A cyberhacker has pleaded guilty to stealing unreleased music from artists including Coldplay, Canadian singer Shawn Mendes and American singer Baby Rexha.
According to the City of London Police, Skylar Dalziel made around £42,000 selling tracks online.
Prosecutor Richard Partridge said he “selfishly used his music to make money for himself by selling it on the dark web”.
The 22-year-old, of Winchester Gardens, Luton, admitted 11 copyright offenses at Luton Crown Court and was sentenced to 21 months in prison, suspended for 24 months.
Det Con Daryl Frat, from the force’s police intellectual property crime unit, said: “It is illegal to steal copyrighted material for your own financial gain.
“It threatens the work of artists and the livelihoods of those who work with them and release their music.”
Dalzell obtained the music by illegally accessing cloud storage accounts linked to the artists.
The theft came to light after Sony Music Entertainment discovered that a cloud account owned by Upsahl had been compromised and reported it to the International Federation of the Phonographic Industry (IFPI) in June 2021.
Forty unreleased tracks had been extracted and were being sold online, police said.
The IFPI and the Recording Industry Association of America identified an account on an online forum that sells unreleased music by various artists and that the account was linked to Dalziel.
Officers said they arrested Dalzell on January 9, 2023 and seized three drives containing 291,941 music tracks.
They also found a spreadsheet showing he had sold tracks to customers and his PayPal and bank accounts showed he received £42,049 from April 2021 to January 2023.
Some of the money was transferred to US bank accounts and the City of London Police said it was working with Homeland Security Investigations to identify those linked to the accounts.
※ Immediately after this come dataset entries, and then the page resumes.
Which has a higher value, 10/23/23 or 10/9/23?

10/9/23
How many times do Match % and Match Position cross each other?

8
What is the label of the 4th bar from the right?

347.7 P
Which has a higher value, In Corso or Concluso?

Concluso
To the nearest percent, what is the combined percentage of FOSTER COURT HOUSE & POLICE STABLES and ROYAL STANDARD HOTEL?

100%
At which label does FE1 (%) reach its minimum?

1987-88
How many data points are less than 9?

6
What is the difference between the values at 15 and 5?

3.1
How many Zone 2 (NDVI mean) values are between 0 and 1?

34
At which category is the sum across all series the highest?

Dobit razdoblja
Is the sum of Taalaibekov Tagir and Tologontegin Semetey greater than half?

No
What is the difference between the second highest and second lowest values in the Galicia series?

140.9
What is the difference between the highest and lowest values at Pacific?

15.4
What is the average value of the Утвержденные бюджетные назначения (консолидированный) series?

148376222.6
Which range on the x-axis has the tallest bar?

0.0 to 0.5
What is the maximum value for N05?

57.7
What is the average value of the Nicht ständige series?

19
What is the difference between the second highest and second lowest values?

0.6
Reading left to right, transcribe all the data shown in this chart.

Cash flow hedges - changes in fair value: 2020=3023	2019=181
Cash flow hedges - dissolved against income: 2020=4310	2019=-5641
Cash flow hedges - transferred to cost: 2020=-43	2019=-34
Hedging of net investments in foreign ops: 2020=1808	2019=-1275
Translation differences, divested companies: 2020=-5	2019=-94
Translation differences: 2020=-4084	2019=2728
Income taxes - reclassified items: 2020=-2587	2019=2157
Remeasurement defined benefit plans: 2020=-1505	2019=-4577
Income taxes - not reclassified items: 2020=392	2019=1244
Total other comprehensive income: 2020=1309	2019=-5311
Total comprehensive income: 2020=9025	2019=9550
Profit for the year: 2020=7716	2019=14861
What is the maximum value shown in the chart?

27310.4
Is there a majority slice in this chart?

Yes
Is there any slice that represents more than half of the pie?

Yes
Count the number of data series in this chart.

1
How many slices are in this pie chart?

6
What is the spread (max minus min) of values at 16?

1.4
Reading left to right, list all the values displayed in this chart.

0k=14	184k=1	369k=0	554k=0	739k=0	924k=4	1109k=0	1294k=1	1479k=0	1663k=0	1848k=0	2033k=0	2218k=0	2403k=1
Dalziel pleaded guilty to 11 counts of making an article for sale without a license from the copyright owner, one count of transferring criminal property and three counts of acquiring/using/acquiring criminal property.
He was also sentenced to 180 hours of unpaid work.
Det Con Fryatt said the sentence “sends a clear message that we have the ability and tools to find cyber criminals and hold them to account for their actions”.